WORK REQUEST –
From the top of the records below, return each line exactly, ending with the line that contains "## Sample Images".

DATA EXTRACT –

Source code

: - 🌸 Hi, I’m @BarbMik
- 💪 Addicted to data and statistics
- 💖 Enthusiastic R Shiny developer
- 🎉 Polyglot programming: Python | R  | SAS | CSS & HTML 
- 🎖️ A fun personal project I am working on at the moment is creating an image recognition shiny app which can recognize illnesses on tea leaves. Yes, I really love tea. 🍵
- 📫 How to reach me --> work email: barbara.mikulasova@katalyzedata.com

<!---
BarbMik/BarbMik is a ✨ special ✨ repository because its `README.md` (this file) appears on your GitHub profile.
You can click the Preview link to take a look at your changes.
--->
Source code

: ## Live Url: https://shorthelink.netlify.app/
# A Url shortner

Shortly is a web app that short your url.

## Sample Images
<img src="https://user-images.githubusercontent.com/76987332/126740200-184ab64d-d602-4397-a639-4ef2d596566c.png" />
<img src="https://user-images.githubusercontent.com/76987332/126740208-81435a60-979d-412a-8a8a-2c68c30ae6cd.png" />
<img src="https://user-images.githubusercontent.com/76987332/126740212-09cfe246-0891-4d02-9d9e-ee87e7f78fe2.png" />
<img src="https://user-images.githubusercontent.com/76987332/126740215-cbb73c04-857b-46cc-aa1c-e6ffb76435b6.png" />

RESULT BELOW –
Source code

: - 🌸 Hi, I’m @BarbMik
- 💪 Addicted to data and statistics
- 💖 Enthusiastic R Shiny developer
- 🎉 Polyglot programming: Python | R  | SAS | CSS & HTML 
- 🎖️ A fun personal project I am working on at the moment is creating an image recognition shiny app which can recognize illnesses on tea leaves. Yes, I really love tea. 🍵
- 📫 How to reach me --> work email: barbara.mikulasova@katalyzedata.com

<!---
BarbMik/BarbMik is a ✨ special ✨ repository because its `README.md` (this file) appears on your GitHub profile.
You can click the Preview link to take a look at your changes.
--->
Source code

: ## Live Url: https://shorthelink.netlify.app/
# A Url shortner

Shortly is a web app that short your url.

## Sample Images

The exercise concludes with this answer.